• _Problem set_:
1. Shorten the paragraph of the knee osteoarthritis abstract below that begins "Materials and Methods:" into a short list that keeps its main facts.
2. Extend the knee osteoarthritis abstract below, starting after its final sentence.

• _Extracted text_:
....................

Proximal Tibial sMCL detachment and Medial Meniscus extrusion can be used as prognostic factors for the progression of knee Osteoarthritis
Dr. Aniket Wagh, Department of Orthopedics, Murup Hospital, Changwon, South Korea. E-mail: muruphospital@gmail.com
Introduction: The aim of the study is to assess the correlation of detachment of proximal tibia superficial medial collateral ligament (sMCL) and medial meniscus (MM) extrusion with knee osteoarthritis (OA) and its progression.
Materials and Methods: This is a prospective study where 165 knees were evaluated using radiographs and magnetic resonance imaging for the severity of OA knee according to Kellgrence-Lawrence grading, MM extrusion, and status of proximal tibia attachment of sMCL. Chi-square test of Independence and Pearson’s correlation test were used to assess any correlation among the variables.

....................

• _Extracted data entries_:
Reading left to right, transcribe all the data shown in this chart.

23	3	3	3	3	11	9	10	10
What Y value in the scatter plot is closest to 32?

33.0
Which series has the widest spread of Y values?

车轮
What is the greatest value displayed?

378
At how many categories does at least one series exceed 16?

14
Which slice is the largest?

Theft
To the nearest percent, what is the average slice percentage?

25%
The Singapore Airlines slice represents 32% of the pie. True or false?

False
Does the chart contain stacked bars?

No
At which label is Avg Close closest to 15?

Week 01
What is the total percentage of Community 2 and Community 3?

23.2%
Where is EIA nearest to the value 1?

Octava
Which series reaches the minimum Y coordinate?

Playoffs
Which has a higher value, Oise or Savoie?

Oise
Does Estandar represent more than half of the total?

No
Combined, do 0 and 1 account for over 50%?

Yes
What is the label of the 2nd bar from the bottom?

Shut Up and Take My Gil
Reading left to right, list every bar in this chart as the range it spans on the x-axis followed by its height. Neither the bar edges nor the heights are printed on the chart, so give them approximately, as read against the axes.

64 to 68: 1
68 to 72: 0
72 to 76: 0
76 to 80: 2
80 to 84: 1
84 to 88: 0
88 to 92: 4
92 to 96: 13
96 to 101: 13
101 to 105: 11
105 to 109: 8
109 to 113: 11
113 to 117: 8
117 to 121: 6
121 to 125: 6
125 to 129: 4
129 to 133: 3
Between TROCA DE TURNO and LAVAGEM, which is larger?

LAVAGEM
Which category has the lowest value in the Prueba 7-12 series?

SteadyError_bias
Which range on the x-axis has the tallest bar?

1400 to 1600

....................

• _Answers to this exercise_:
1.
- Design: prospective study of 165 knees
- Imaging: radiographs and magnetic resonance imaging
- Assessed: OA severity grade, medial meniscus extrusion, and the status of the sMCL's proximal tibia attachment
- Statistics: Chi-square test of Independence and Pearson's correlation test, used to check for correlation among the variables

2.
Results: The study population had a mean age of 52.93 19.46 years. 106 (64.24%) were males and 59 (35.75 were females. There were 83 (50.30%) left knees and 82 (49.70%) right knees in the study. The percentage of proximal tibia sMCL detachment was more in patients with knee OA than those without OA (85–88.89%). Similarly, the percentage of MM extrusion was maximum in advanced arthritis patients (95%). Both these variables were lowest in non-arthritic group (2.56% and 6.41%, respectively). Statistical analysis showed a significantly positive correlation of detachment of proximal tibial attachment of sMCL as well as MM extrusion with grades of OA of knee (P < 0.001 for both).
Conclusion: A detached proximal tibia sMCL and an extruded MM were individually found to have a strong association (Chi-square test) and a positive linear correlation (Pearson’s test) with the arthritic condition of the knee. This would suggest a role of both these variables in the progression of knee OA. They can thus be used as prognostic markers for knee OA as well as an important target in the management of knee OA.
Keywords: Meniscus extrusion, superficial medial collateral ligament, osteoarthritis knee, superficial medial collateral ligament, medial meniscus, prognostic factors, OA progression.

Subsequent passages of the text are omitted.